Sustainable bond issuers score, perform better in most sectors
This analysis is by Bloomberg Intelligence Senior ESG Analyst Christopher Ratti. It appeared first on the Bloomberg Terminal.
The Bloomberg ESG score for companies that issued sustainable bonds was higher on average than non-issuers, based on our analysis of the Bloomberg US Corporate Bond Index. The total return of sustainable-debt issuers year-to-date was also better for most sectors than conventional bonds — a trend we anticipate to continue. Further analysis of the individual pillars resulted in better environmental and social pillar scores.
 Sustainable bonds performed better in eight sectors
We look for continued strong performance of sustainable debt as robust demand — especially for new issuers — and stickier money should support the market. The technology and materials sectors led sustainable debt, as eight of 10 sectors that issue such bonds saw stronger average performance than conventional bonds. Year to date, the performance of all sustainable bonds trailed non-sustainable debt issuers, mostly due to weaker performance of utilities and financials, which have more sustainable issuance than other sectors and underperformed. Over the past 12 months, we find six of 10 sectors with higher or equal performance for issuers of sustainable bonds. The materials sector fared best and utilities worst.

Financials, tech bond issuers show better ESG scores
ESG scores for sustainable bond issuers were higher on average than for companies that didn’t sell that type of debt. The average ESG score was nearly 0.5 of a point higher for issuers of sustainable bonds at 4.93 vs. 4.46 for conventional issuers, based on analysis of the Bloomberg US Corporate Bond Index. We also found six of 10 sectors reflecting this relationship, with financials more than 1 point higher and technology at 0.7 point higher. Of the four sectors that didn’t have higher scores for sustainable bond issuers, materials was the lowest, with an ESG score 0.4 point lower than conventional issuers.

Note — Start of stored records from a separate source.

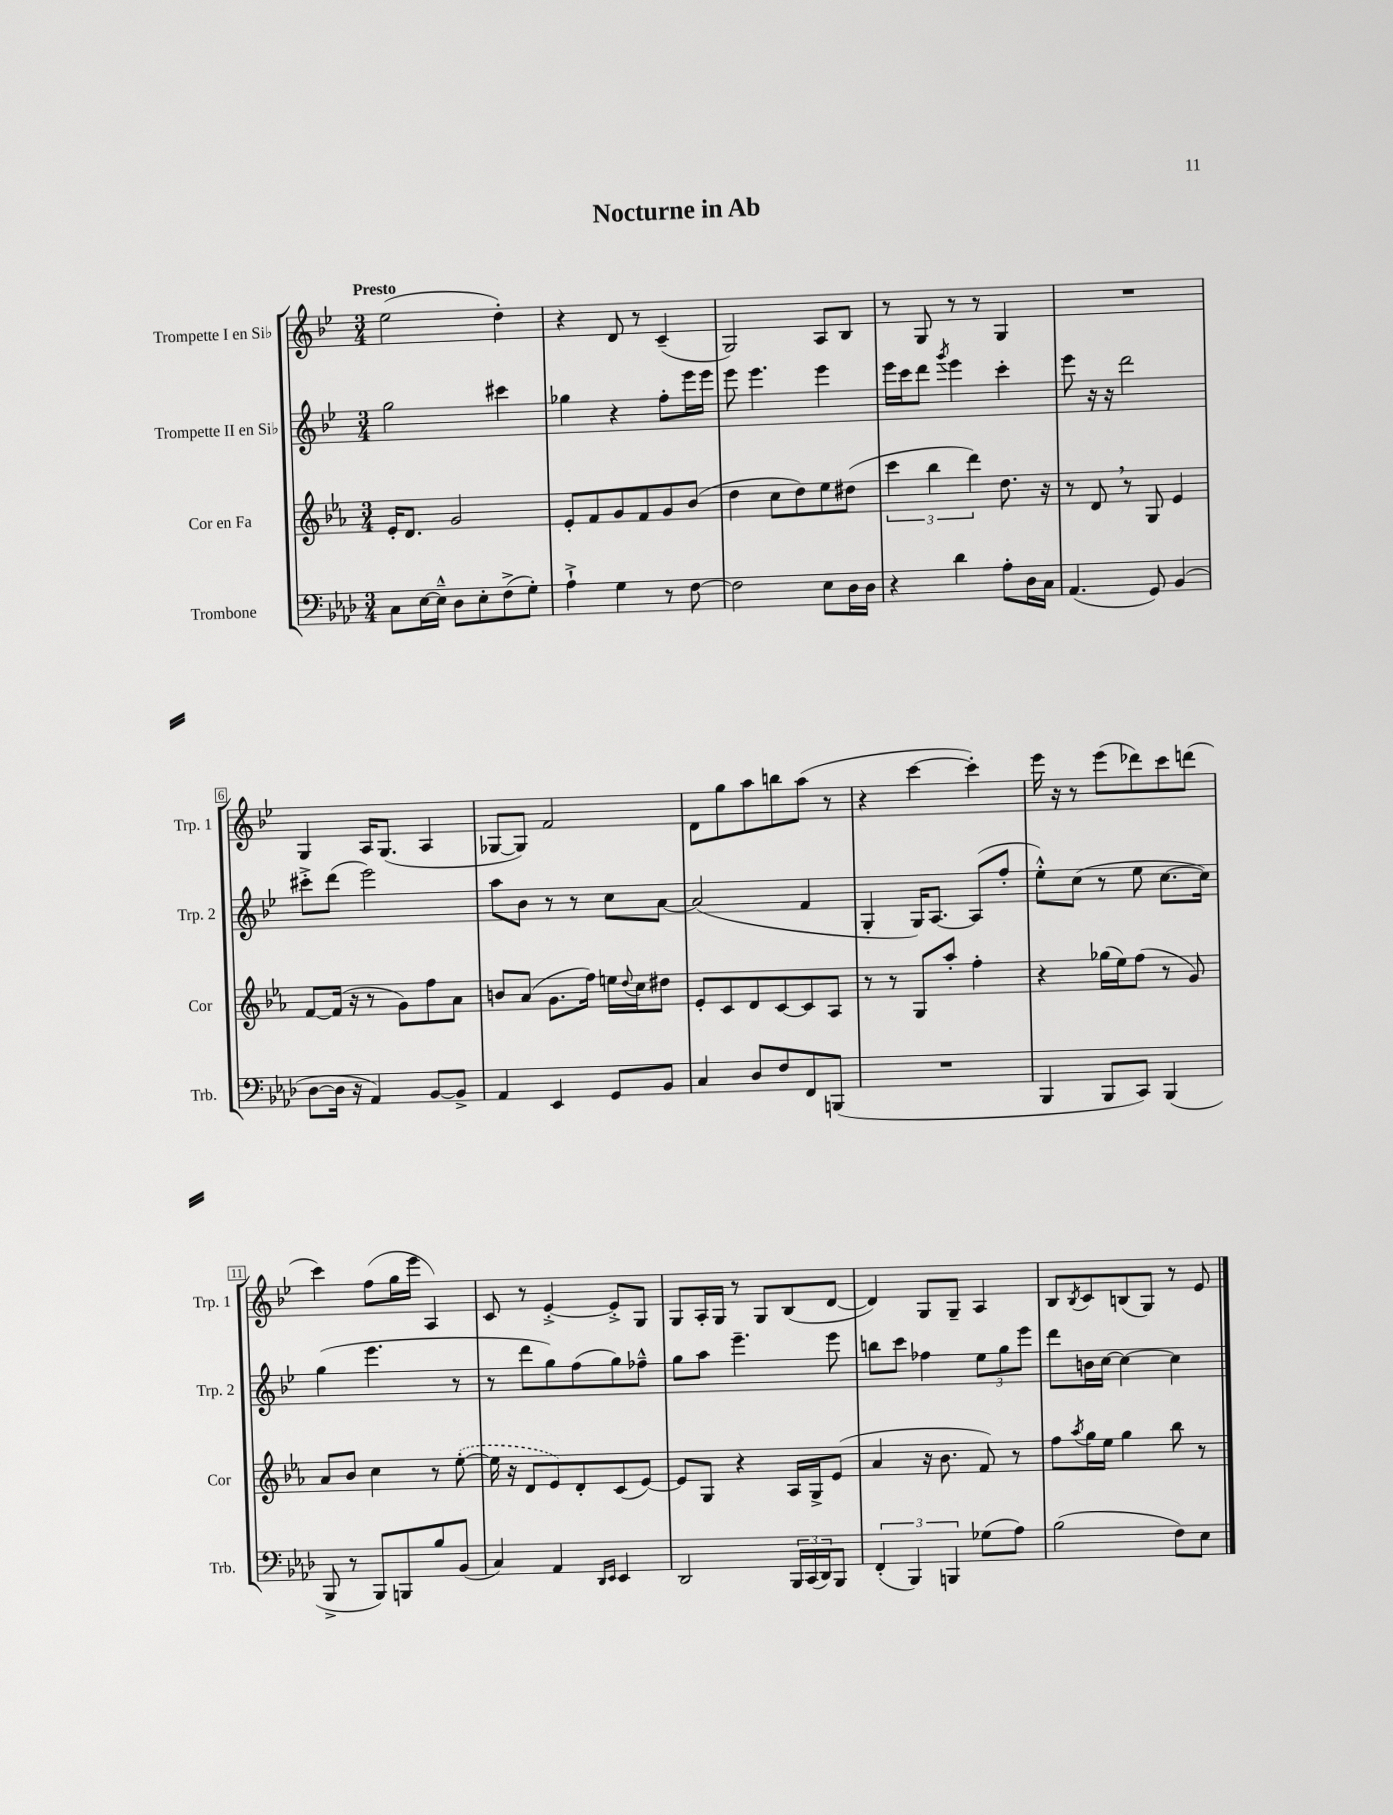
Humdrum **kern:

**kern	**kern	**kern	**kern
*staff4	*staff3	*staff2	*staff1
*clefF4	*clefG2	*clefG2	*clefG2
*k[b-e-a-d-]	*k[b-e-a-]	*k[b-e-]	*k[b-e-]
*M3/4	*M3/4	*M3/4	*M3/4
8C	16e-'	2gg	(2ee-
.	8.d	.	.
[16E-	.	.	.
16E-~^^]	.	.	.
8D-	2g	.	.
8E-'	.	.	.
(8F^	.	4ccc#	4dd')
8G')	.	.	.
=	=	=	=
4A-`^	8e-'	4gg-	4r
.	8f	.	.
4G	8g	4r	8d
.	8f	.	8r
8r	8g	8ff'	(4c~
[8F	(8b-	16eee-	.
.	.	16eee-	.
=	=	=	=
2F]	4dd	8eee-	2G)
.	.	4.eee-	.
.	8cc	.	.
.	8dd)	.	.
8E-	8ee-	4eee-	8A
16D-	(8dd#	.	8B-
16D-	.	.	.
=	=	=	=
4r	6ccc	16eee-	8r
.	.	16ccc	.
.	.	8ddd	8G
.	6bb-	.	.
.	.	8qggg	.
4d-	.	4eee-	8r
.	6ddd)	.	.
.	.	.	8r
8A-'	8.dd	4ccc'	4G
16D-	.	.	.
16C	16r	.	.
=	=	=	=
(4.AA-	8r	8eee-	2.r
.	8d	16r	.
.	.	16r	.
.	8r	2ddd	.
8GG)	8G	.	.
(4BB-	4e-	.	.
=	=	=	=
[8D-	[8f	8ccc#'^	4G
16D-]	(16f]	(8ddd	.
16r	16r	.	.
4AA-)	8r	2eee-)	16A
.	.	.	(8.G
.	8g)	.	.
[8BB-	8ff	.	4A
8BB-^]	8a-	.	.
=	=	=	=
4AA-	8b	8aa	[8G-
.	(8a-	8b-	8G-])
4EE-	8.g	8r	2f
.	.	8r	.
.	16ff)	.	.
8GG	16ee	8cc	.
.	8qqdd	.	.
.	16cc	.	.
8BB-	8dd#	[8a	.
=	=	=	=
4C	8e-'	(2a]	8d
.	8c	.	8gg
8D-	8d	.	8aa
8F	[8c	.	8bb
8FF	8c]	4f	(8aa
(8BBB	8A-	.	8r
=	=	=	=
2.r	8r	4G'	4r
.	8r	.	.
.	8G	16G)	[4ccc
.	.	[8.A	.
.	8aa-'	.	.
.	4ff'	(8A]	4ccc'])
.	.	8ff'	.
=	=	=	=
4BBB-	4r	8ee-'^^)	16eee-
.	.	.	16r
.	.	(8cc	8r
8BBB-	(16gg-	8r	(8eee-
.	16ee-)	.	.
8CC)	(8ff	8ee-	8ddd-)
(4BBB-	8r	[8.cc	8ccc
.	8g)	.	(8ddd
.	.	16cc])	.
=	=	=	=
8BBB-^	8a-	(4gg	4ccc)
8r	8b-	.	.
8BBB-)	4cc	4.eee-	(8ff
8BBB	.	.	16gg
.	.	.	16eee-
8B-	8r	.	4A)
(8BB-	([8ee-'	8r	.
=	=	=	=
4C)	16ee-]	8r	8c
.	16r	.	.
.	8d	8ddd	8r
4AA-	8e-)	8gg)	[4e-'^
.	8d'	(8ff	.
16qqDD-	.	.	.
16qqEE-	.	.	.
4EE-	(8c	8gg)	8e-'^]
.	[8e-)	8ff-~^^	8G
=	=	=	=
2DD-	8e-]	8gg	8G
.	8G	8aa	16A'
.	.	.	16G
.	4r	4.eee-~	8r
.	.	.	8G
24BBB-	16A-	.	(8B-
(24CC	.	.	.
.	16G^	.	.
24DD-)	.	.	.
8BBB-	(8e-	8eee-	[8d
=	=	=	=
(6FF'	4a-	8bb	4d])
.	.	8ccc	.
6BBB-)	.	.	.
.	16r	4ff-	8G
.	8.b-	.	.
6BBB	.	.	.
.	.	.	8G~
(8G-	8f)	12ee-	4A
.	.	12gg	.
8A-)	8r	.	.
.	.	12eee-	.
=	=	=	=
(2B-	8ff	8ddd	8B-
.	8qaa-	.	8qB-
.	16gg	16b	8c
.	16ee-	[16cc	.
.	4gg	4cc_	(8B
.	.	.	8G)
8F)	8bb-	4cc]	8r
8E-	8r	.	8e-
==	==	==	==
*-	*-	*-	*-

Stronger E scores for ESG bond issuers
Financials and industrials top the list of sectors with better environmental pillar scores for sustainable-bond issuers. Seven of 10 sectors show higher average E scores for issuers of sustainable bonds than for non-issuers. Sustainable-bond companies in the financial sector have an average E score almost 2 points higher than conventional issuers. The materials sector shows the weakest comparative average E score of sustainable-bond issuers to non-issuers, at 0.87 point lower.

Sustainable bond issuers have higher average S score
The average social-pillar score for sustainable debt issuers is 0.64 point higher than for conventional issuers from the Bloomberg US Corporate Bond Index. As we break down further by sectors, there’s an even split, with five sectors that have higher S scores and five sectors with lower S scores for ESG bond issuers. The sustainable-bond issuers from the financial sector are a strong performer, with a social score 1.2 points better than non-issuers.

G scores stronger for ESG bond issuers in five sectors
Stronger governance-pillar scores were reflected by issuers of sustainable bonds across five sectors, though the range was tighter for governance than the other pillars. For all issuers, the G scores were almost the same, with an average of 7.2 for sustainable bond issuers and 7.16 for conventional issuers. Energy, technology and communications represented the top three sectors in which sustainable-bond issuers had higher G scores than non-sustainable bond issuers. Consumer staples had the largest difference in average G score, with conventional issuers showing the higher score, on average.